_Entries supplied_:
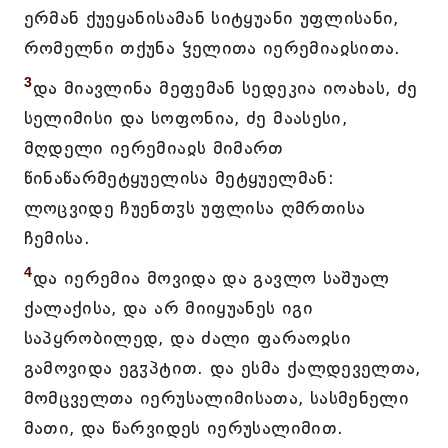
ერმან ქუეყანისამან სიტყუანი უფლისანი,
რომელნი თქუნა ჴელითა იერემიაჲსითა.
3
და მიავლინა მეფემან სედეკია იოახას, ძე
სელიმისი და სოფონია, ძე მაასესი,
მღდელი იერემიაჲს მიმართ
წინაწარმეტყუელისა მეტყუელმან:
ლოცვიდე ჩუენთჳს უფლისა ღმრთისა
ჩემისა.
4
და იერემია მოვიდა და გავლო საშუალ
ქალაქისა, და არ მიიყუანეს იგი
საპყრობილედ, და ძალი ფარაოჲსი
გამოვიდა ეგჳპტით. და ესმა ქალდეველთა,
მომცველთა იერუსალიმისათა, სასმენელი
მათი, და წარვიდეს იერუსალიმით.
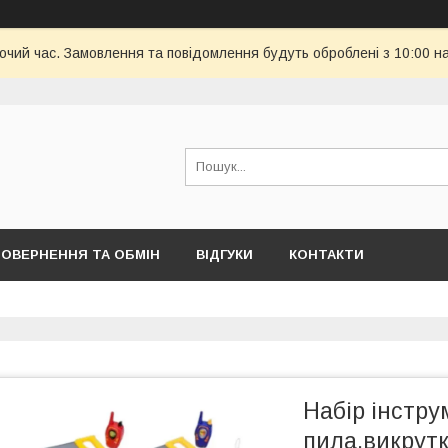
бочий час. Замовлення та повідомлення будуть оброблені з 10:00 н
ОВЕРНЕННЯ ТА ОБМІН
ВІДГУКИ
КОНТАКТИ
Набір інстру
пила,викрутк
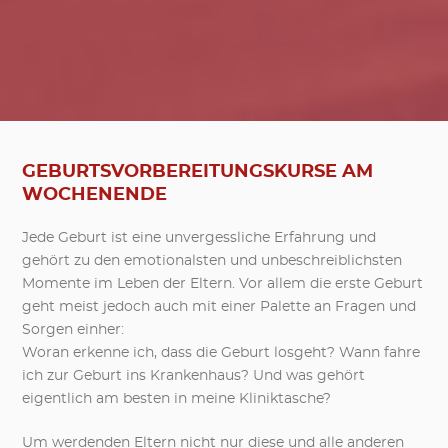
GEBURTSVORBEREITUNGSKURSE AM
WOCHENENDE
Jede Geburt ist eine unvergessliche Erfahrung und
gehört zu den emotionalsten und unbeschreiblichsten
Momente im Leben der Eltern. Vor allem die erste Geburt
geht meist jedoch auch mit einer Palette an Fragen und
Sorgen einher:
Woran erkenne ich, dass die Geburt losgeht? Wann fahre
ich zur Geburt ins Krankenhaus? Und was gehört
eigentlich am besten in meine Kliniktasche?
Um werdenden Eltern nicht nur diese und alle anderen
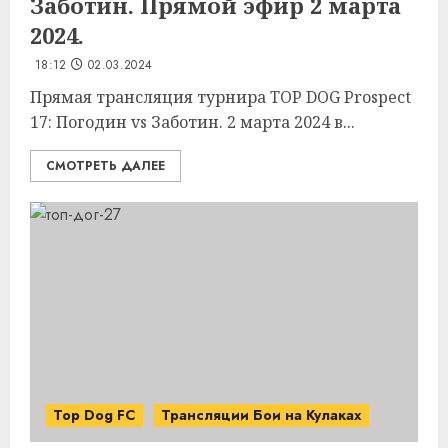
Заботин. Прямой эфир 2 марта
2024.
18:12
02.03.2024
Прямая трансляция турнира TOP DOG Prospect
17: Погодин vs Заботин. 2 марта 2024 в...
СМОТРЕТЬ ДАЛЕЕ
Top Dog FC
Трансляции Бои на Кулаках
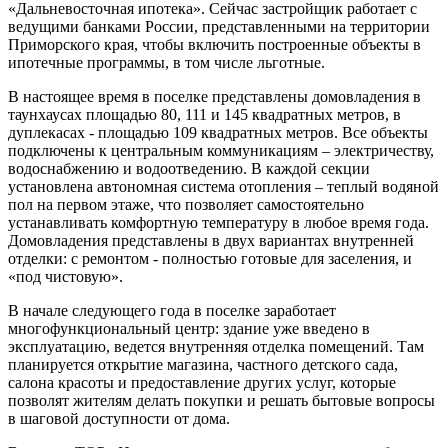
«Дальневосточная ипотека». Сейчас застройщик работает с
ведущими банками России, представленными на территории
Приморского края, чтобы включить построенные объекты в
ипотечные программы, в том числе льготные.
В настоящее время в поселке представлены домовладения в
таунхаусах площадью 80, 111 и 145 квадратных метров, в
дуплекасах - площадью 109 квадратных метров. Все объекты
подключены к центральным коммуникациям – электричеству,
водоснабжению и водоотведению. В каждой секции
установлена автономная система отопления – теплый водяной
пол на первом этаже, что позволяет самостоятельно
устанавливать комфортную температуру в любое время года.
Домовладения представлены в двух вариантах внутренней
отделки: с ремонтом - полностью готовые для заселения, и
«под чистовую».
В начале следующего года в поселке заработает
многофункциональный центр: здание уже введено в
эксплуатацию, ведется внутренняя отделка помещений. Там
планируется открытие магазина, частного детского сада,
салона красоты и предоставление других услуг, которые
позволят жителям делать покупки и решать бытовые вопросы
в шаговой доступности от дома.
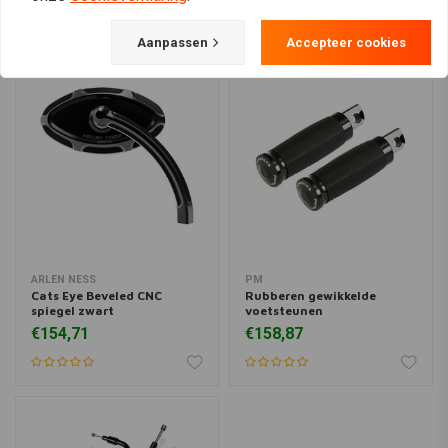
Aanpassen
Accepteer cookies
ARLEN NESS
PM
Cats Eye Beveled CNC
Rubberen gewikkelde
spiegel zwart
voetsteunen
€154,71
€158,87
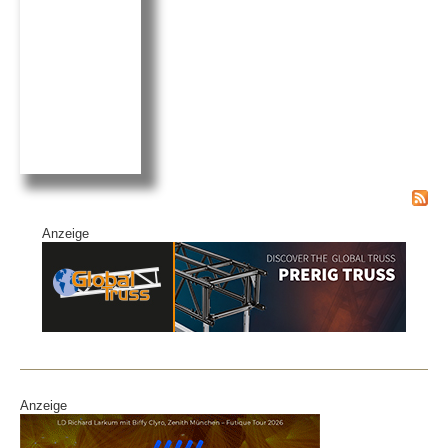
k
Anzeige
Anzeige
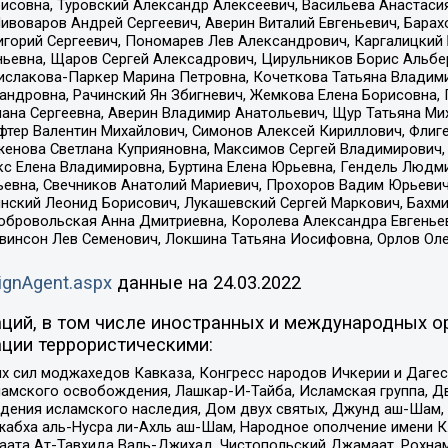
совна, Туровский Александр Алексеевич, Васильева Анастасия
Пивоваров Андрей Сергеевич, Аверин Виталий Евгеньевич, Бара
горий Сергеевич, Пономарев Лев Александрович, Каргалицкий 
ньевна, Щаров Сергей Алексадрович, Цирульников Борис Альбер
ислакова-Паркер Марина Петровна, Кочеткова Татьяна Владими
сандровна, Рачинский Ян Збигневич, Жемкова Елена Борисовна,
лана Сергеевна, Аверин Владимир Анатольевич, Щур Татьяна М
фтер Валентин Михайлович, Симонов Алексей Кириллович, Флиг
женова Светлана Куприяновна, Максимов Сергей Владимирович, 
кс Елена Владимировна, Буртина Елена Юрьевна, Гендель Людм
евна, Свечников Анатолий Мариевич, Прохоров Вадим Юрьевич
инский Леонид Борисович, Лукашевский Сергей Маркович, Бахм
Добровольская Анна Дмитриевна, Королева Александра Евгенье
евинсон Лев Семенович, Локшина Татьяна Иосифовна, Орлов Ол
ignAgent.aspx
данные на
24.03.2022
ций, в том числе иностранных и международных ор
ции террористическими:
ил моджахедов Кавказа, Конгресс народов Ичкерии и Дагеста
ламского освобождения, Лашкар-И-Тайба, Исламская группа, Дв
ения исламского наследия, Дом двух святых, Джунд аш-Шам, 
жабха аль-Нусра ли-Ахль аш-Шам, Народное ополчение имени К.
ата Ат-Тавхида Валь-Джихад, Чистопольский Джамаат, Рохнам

_Activity_:
Recast every line of text in the listing as a JSON list of strings, one string per line, skipping blank lines and leaving out the picture markers.

_Exercise response_:
[
  "ერმან ქუეყანისამან სიტყუანი უფლისანი,",
  "რომელნი თქუნა ჴელითა იერემიაჲსითა.",
  "3",
  "და მიავლინა მეფემან სედეკია იოახას, ძე",
  "სელიმისი და სოფონია, ძე მაასესი,",
  "მღდელი იერემიაჲს მიმართ",
  "წინაწარმეტყუელისა მეტყუელმან:",
  "ლოცვიდე ჩუენთჳს უფლისა ღმრთისა",
  "ჩემისა.",
  "4",
  "და იერემია მოვიდა და გავლო საშუალ",
  "ქალაქისა, და არ მიიყუანეს იგი",
  "საპყრობილედ, და ძალი ფარაოჲსი",
  "გამოვიდა ეგჳპტით. და ესმა ქალდეველთა,",
  "მომცველთა იერუსალიმისათა, სასმენელი",
  "მათი, და წარვიდეს იერუსალიმით.",
  "бочий час. Замовлення та повідомлення будуть оброблені з 10:00 н",
  "ОВЕРНЕННЯ ТА ОБМІН",
  "ВІДГУКИ",
  "КОНТАКТИ",
  "Набір інстру",
  "пила,викрутк",
  "GEBURTSVORBEREITUNGSKURSE AM",
  "WOCHENENDE",
  "Jede Geburt ist eine unvergessliche Erfahrung und",
  "gehört zu den emotionalsten und unbeschreiblichsten",
  "Momente im Leben der Eltern. Vor allem die erste Geburt",
  "geht meist jedoch auch mit einer Palette an Fragen und",
  "Sorgen einher:",
  "Woran erkenne ich, dass die Geburt losgeht? Wann fahre",
  "ich zur Geburt ins Krankenhaus? Und was gehört",
  "eigentlich am besten in meine Kliniktasche?",
  "Um werdenden Eltern nicht nur diese und alle anderen",
  "Заботин. Прямой эфир 2 марта",
  "2024.",
  "18:12",
  "02.03.2024",
  "Прямая трансляция турнира TOP DOG Prospect",
  "17: Погодин vs Заботин. 2 марта 2024 в...",
  "СМОТРЕТЬ ДАЛЕЕ",
  "Top Dog FC",
  "Трансляции Бои на Кулаках",
  "«Дальневосточная ипотека». Сейчас застройщик работает с",
  "ведущими банками России, представленными на территории",
  "Приморского края, чтобы включить построенные объекты в",
  "ипотечные программы, в том числе льготные.",
  "В настоящее время в поселке представлены домовладения в",
  "таунхаусах площадью 80, 111 и 145 квадратных метров, в",
  "дуплекасах - площадью 109 квадратных метров. Все объекты",
  "подключены к центральным коммуникациям – электричеству,",
  "водоснабжению и водоотведению. В каждой секции",
  "установлена автономная система отопления – теплый водяной",
  "пол на первом этаже, что позволяет самостоятельно",
  "устанавливать комфортную температуру в любое время года.",
  "Домовладения представлены в двух вариантах внутренней",
  "отделки: с ремонтом - полностью готовые для заселения, и",
  "«под чистовую».",
  "В начале следующего года в поселке заработает",
  "многофункциональный центр: здание уже введено в",
  "эксплуатацию, ведется внутренняя отделка помещений. Там",
  "планируется открытие магазина, частного детского сада,",
  "салона красоты и предоставление других услуг, которые",
  "позволят жителям делать покупки и решать бытовые вопросы",
  "в шаговой доступности от дома.",
  "Aanpassen",
  "Accepteer cookies",
  "ARLEN NESS",
  "PM",
  "Cats Eye Beveled CNC",
  "Rubberen gewikkelde",
  "spiegel zwart",
  "voetsteunen",
  "€154,71",
  "€158,87",
  "k",
  "Anzeige",
  "Anzeige",
  "совна, Туровский Александр Алексеевич, Васильева Анастасия",
  "Пивоваров Андрей Сергеевич, Аверин Виталий Евгеньевич, Бара",
  "горий Сергеевич, Пономарев Лев Александрович, Каргалицкий ",
  "ньевна, Щаров Сергей Алексадрович, Цирульников Борис Альбер",
  "ислакова-Паркер Марина Петровна, Кочеткова Татьяна Владими",
  "сандровна, Рачинский Ян Збигневич, Жемкова Елена Борисовна,",
  "лана Сергеевна, Аверин Владимир Анатольевич, Щур Татьяна М",
  "фтер Валентин Михайлович, Симонов Алексей Кириллович, Флиг",
  "женова Светлана Куприяновна, Максимов Сергей Владимирович, ",
  "кс Елена Владимировна, Буртина Елена Юрьевна, Гендель Людм",
  "евна, Свечников Анатолий Мариевич, Прохоров Вадим Юрьевич",
  "инский Леонид Борисович, Лукашевский Сергей Маркович, Бахм",
  "Добровольская Анна Дмитриевна, Королева Александра Евгенье",
  "евинсон Лев Семенович, Локшина Татьяна Иосифовна, Орлов Ол",
  "ignAgent.aspx",
  "данные на",
  "24.03.2022",
  "ций, в том числе иностранных и международных ор",
  "ции террористическими:",
  "ил моджахедов Кавказа, Конгресс народов Ичкерии и Дагеста",
  "ламского освобождения, Лашкар-И-Тайба, Исламская группа, Дв",
  "ения исламского наследия, Дом двух святых, Джунд аш-Шам, ",
  "жабха аль-Нусра ли-Ахль аш-Шам, Народное ополчение имени К.",
  "ата Ат-Тавхида Валь-Джихад, Чистопольский Джамаат, Рохнам"
]